Desktopvirtualisierung ab 399 Euro: Die Fünf-User-Variante.
( Archiv: Vogel Business Media )

Als „komplette Desktoplösungen, die alle notwendigen Hardware- und Software-Komponenten, Peripherie, Betriebssysteme und Services enthalten“, bringt NComputing zwei Virtualisierungs-Bundles auf den Markt. „Office in a Box“ und „Classroom in a Box“ adressieren kleine Unternehmen mit bis zu 30 Desktop-Arbeitsplätzen sowie den Bildungs-Sektor. Partner können die Virtualisierungslösungen nach Vorgaben von NComputing vor der Implementierung beim Kunden zusammenstellen und testen.

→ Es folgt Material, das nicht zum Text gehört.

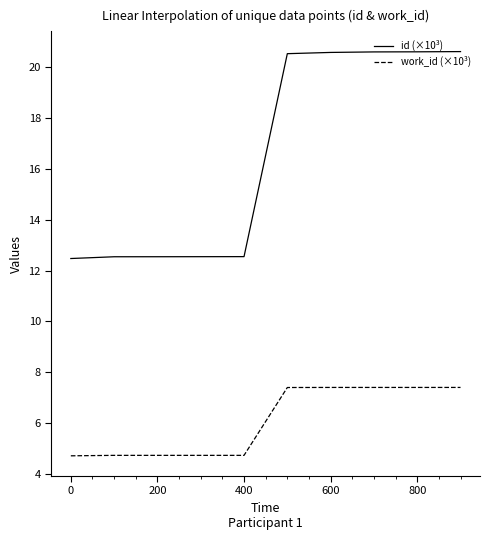

What is the maximum value shown in the chart?

20.6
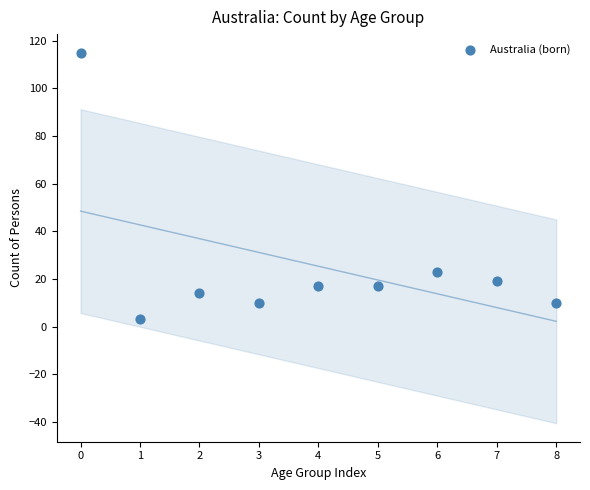

What is the average Y value?

25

Die „Box-Lösungen“ unterstützen Windows und Linux-Plattformen. Sie beinhalten virtuelle Desktops vom Hersteller und die Virtualisierungs-Software vSpace, die den Aufbau einer virtuellen Maschine für einen einzelnen Anwender zu einer Struktur für 30 Anwender umwandelt. Laut Hersteller reduziert das die sonst anfallenden Kosten für PC-Anschaffung und Wartung um jeweils 75 Prozent. Der Bedarf für Energie- und Kühl-Leistung senke sich damit sogar um 90 Prozent. Insgesamt, so verspricht der Hersteller, können Unternehmen mit dem Einsatz der virtuellen Desktops über einen Zeitraum von fünf Jahren 50 Prozent an Desktop-Kosten sparen.